Leah put on a happy face for Krista as she carried her out to the car later that morning. I put their suitcases in the back of Leah’s Ford Escape. The only conversation at breakfast had been directed at Krista by Leah and me. Separately.
“Daddy has a lot of work to do, but we’ll see him soon,” Leah sing-songed to Krista as she put her in her car seat in the back of the SUV. Krista didn’t understand all the words or their meaning, but we’d done this routine enough for her to probably understand that Daddy usually came with her and Mommy when he put suitcases in the back of the car.
Leah left the back seat door open for me to say goodbye to Krista and then got into the driver’s seat. I bent down and looked my daughter in the eyes. The same blue eyes of her mother. Her wispy blond hair freshly combed by Leah.
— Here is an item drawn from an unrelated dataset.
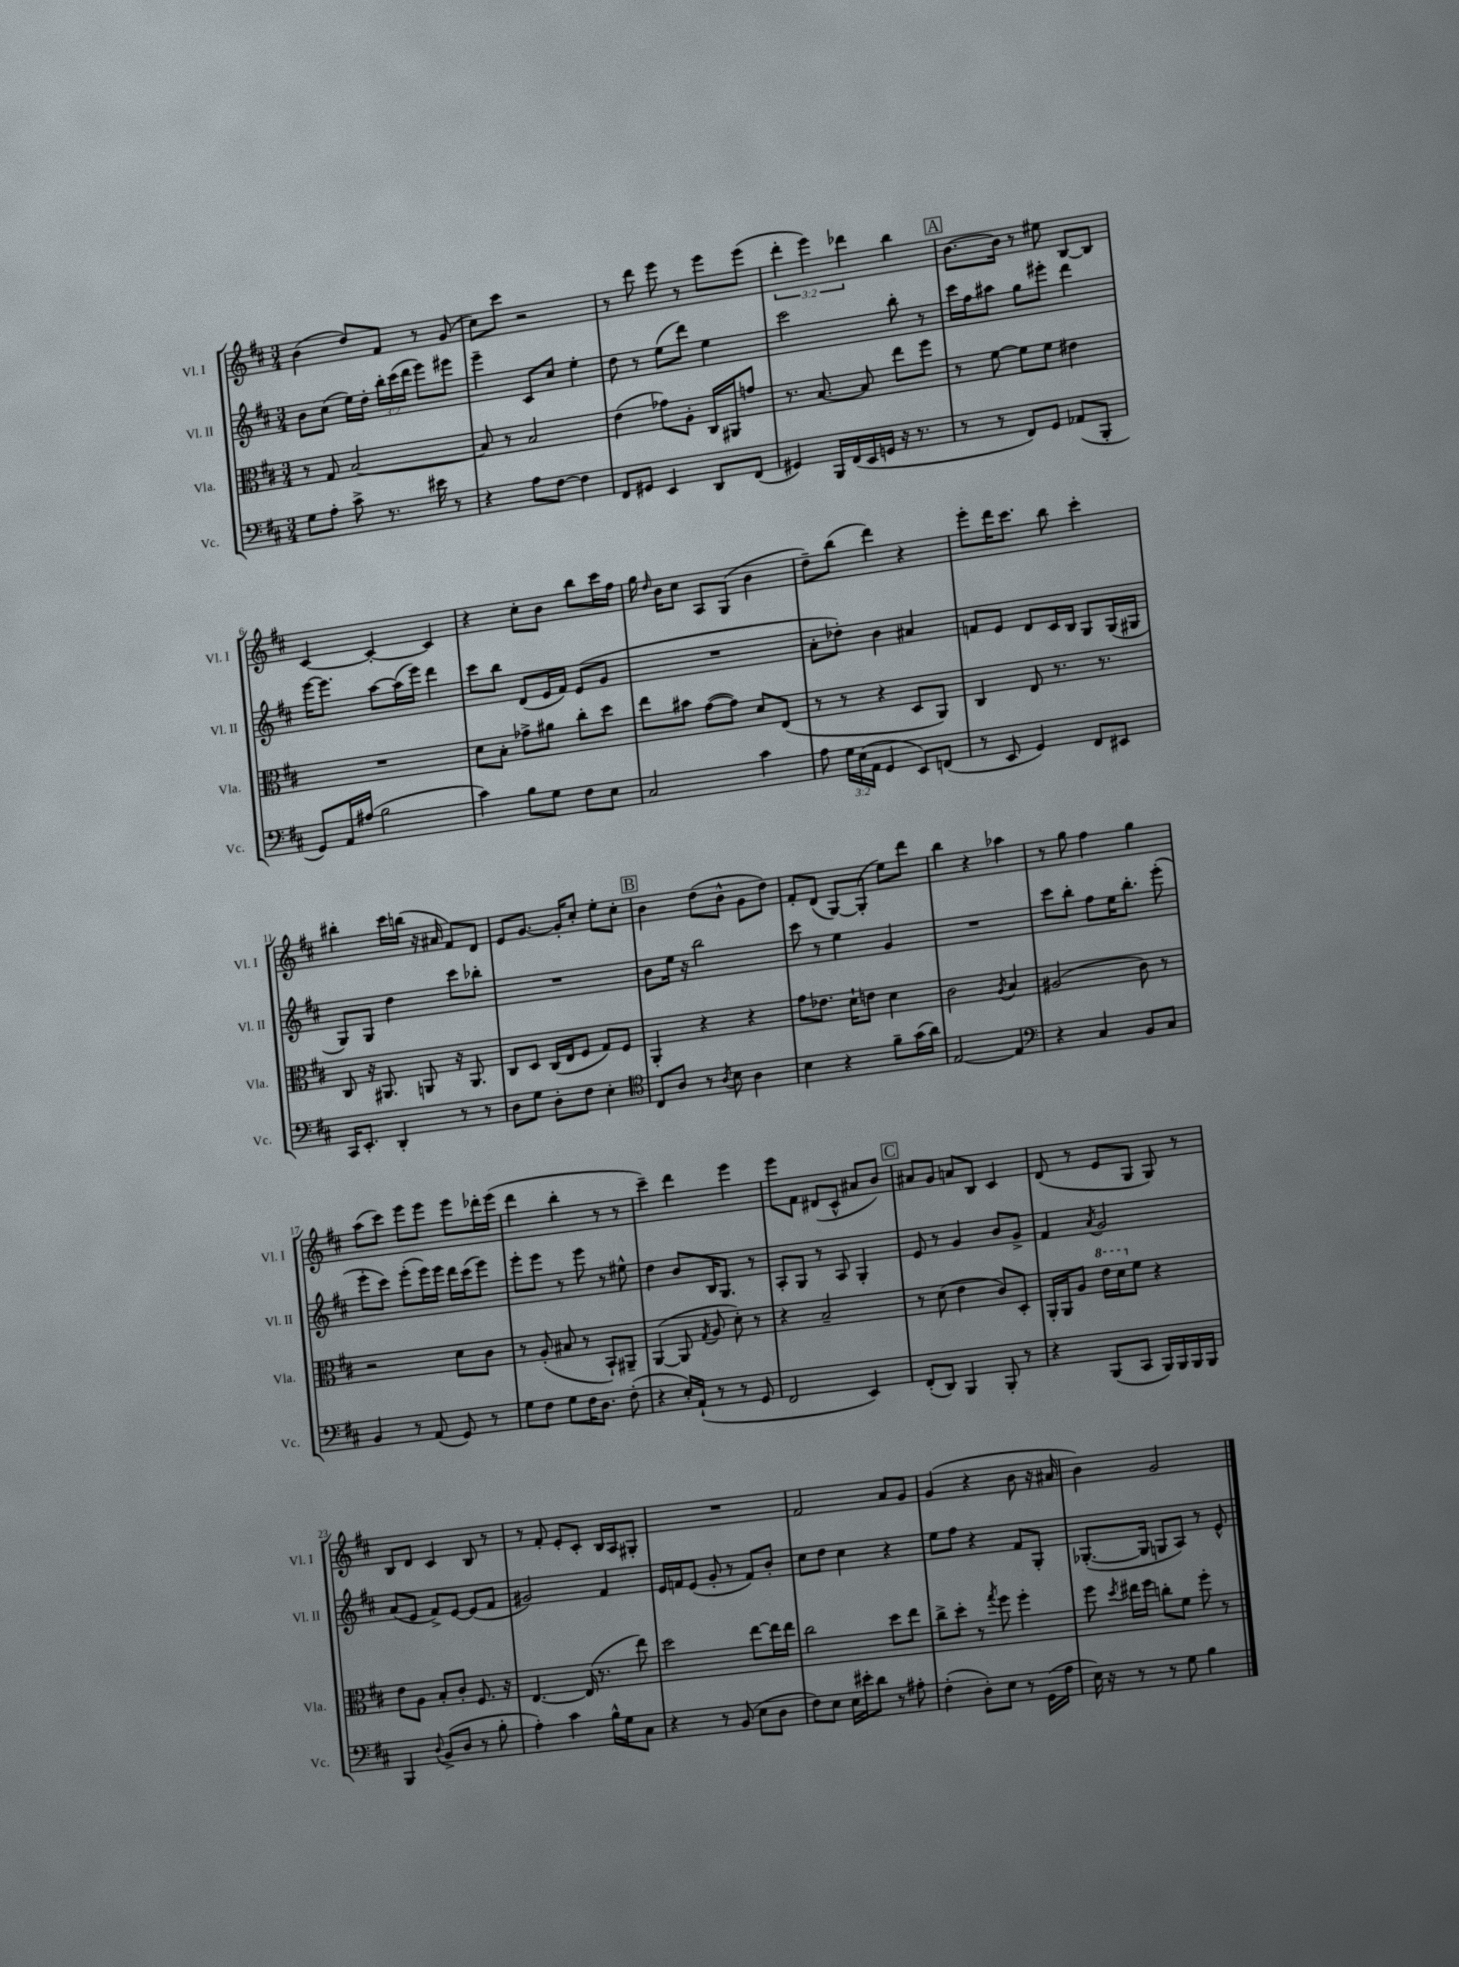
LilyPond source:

She looked more like her mother every day.
“I love you, Krista Cahill.” A smile I didn’t have to fake broke across my face. Krista smiled back and pumped her pudgy little arms in front of her.
My chest filled up and warmth spread across my body. It happened every time Krista smiled at me or said my name. I kissed her on the forehead. “Be a good girl for Mommy.”
I closed the door and stood next to the driver’s window, which was rolled up. Leah started the car, rolled the window down, and looked at me. Cold, hollow eyes again.
“Give me a call when you get to your parents’ house, okay?” Our usual procedure when one of us had to travel without the other.
“I’ll text.” She rolled the window back up. No opportunity for negotiation. I had a weak hand anyway.
Leah backed out of the driveway and drove off. Krista’s little face disappearing as I walked down the sidewalk waving. Leah made the right-hand turn onto Moraga Avenue and they were gone.
Despair sucked all the hope out of my body so quickly that I could almost hear a whoosh. I always felt lonely when Leah and Krista left or when I went out of town on business. But Leah and I had never parted on such bad terms before. This felt different. Open-ended. Broken.